▸ ASSIGNMENT: Please return, word for word, the line containing "442 209 128.3" and each line after it through the end of the data below, and nothing else.
── PROVIDED RECORDS ──
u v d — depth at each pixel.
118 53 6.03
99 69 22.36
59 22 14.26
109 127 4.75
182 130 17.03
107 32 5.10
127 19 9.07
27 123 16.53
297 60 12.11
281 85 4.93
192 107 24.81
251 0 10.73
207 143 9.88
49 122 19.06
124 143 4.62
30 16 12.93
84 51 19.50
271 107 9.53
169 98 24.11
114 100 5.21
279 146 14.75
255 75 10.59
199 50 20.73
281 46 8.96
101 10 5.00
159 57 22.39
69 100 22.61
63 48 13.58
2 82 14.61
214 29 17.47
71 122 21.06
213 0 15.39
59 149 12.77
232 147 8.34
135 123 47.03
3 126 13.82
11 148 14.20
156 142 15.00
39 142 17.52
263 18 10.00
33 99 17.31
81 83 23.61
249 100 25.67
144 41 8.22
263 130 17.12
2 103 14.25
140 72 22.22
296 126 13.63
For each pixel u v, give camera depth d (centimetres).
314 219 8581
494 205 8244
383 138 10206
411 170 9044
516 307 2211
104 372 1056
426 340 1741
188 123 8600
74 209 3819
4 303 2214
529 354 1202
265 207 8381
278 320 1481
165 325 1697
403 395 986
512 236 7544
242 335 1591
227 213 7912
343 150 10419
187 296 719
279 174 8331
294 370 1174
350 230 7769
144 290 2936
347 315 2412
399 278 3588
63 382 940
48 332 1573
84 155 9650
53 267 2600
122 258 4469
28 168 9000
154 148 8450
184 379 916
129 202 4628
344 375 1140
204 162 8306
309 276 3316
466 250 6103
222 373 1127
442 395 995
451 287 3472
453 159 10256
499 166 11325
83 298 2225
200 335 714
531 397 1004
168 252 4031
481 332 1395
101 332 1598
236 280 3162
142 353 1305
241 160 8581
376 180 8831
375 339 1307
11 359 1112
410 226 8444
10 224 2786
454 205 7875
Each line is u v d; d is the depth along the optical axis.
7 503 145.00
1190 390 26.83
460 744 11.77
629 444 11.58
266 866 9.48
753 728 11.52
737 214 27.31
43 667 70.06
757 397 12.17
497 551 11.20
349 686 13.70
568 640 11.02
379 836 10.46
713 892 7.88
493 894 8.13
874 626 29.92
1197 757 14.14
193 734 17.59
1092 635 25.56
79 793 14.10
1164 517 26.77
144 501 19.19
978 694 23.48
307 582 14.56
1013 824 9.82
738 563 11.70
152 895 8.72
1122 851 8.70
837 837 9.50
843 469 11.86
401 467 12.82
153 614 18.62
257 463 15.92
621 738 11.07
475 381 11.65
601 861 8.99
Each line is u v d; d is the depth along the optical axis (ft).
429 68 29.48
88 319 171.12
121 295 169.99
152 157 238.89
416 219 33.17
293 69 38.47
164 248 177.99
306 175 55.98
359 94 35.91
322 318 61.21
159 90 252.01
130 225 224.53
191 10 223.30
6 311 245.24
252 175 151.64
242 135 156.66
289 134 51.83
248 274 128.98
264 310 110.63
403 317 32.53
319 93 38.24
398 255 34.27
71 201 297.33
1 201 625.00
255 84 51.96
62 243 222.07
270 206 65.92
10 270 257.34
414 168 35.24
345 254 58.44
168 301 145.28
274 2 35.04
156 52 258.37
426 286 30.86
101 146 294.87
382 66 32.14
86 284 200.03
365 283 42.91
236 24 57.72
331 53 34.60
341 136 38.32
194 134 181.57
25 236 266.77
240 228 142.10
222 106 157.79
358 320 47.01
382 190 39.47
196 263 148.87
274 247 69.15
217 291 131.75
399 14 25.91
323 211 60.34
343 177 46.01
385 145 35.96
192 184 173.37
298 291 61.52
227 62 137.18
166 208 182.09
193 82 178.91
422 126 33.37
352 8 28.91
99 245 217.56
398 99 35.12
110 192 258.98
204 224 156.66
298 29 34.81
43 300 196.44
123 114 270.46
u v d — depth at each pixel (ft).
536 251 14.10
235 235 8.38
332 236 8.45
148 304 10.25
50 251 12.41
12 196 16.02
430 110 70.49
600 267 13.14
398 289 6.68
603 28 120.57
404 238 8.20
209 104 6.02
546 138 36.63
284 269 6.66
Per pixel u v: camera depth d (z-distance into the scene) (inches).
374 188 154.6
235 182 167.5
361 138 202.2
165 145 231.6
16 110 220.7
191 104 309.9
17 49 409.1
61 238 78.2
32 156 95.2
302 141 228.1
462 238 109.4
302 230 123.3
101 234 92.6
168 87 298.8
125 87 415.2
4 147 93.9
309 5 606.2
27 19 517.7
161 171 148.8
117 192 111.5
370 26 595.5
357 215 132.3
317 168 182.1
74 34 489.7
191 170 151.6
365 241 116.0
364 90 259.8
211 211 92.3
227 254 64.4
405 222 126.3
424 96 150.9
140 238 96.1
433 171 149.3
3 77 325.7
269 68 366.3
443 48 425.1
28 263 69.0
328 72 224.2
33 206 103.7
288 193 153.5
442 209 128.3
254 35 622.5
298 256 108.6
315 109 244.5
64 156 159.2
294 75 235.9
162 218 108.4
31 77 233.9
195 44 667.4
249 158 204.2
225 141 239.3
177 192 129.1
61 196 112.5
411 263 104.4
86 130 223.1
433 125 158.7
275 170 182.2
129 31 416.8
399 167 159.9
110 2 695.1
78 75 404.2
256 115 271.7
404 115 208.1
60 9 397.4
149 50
───
▸ SOLVED EXERCISE:
442 209 128.3
254 35 622.5
298 256 108.6
315 109 244.5
64 156 159.2
294 75 235.9
162 218 108.4
31 77 233.9
195 44 667.4
249 158 204.2
225 141 239.3
177 192 129.1
61 196 112.5
411 263 104.4
86 130 223.1
433 125 158.7
275 170 182.2
129 31 416.8
399 167 159.9
110 2 695.1
78 75 404.2
256 115 271.7
404 115 208.1
60 9 397.4
149 50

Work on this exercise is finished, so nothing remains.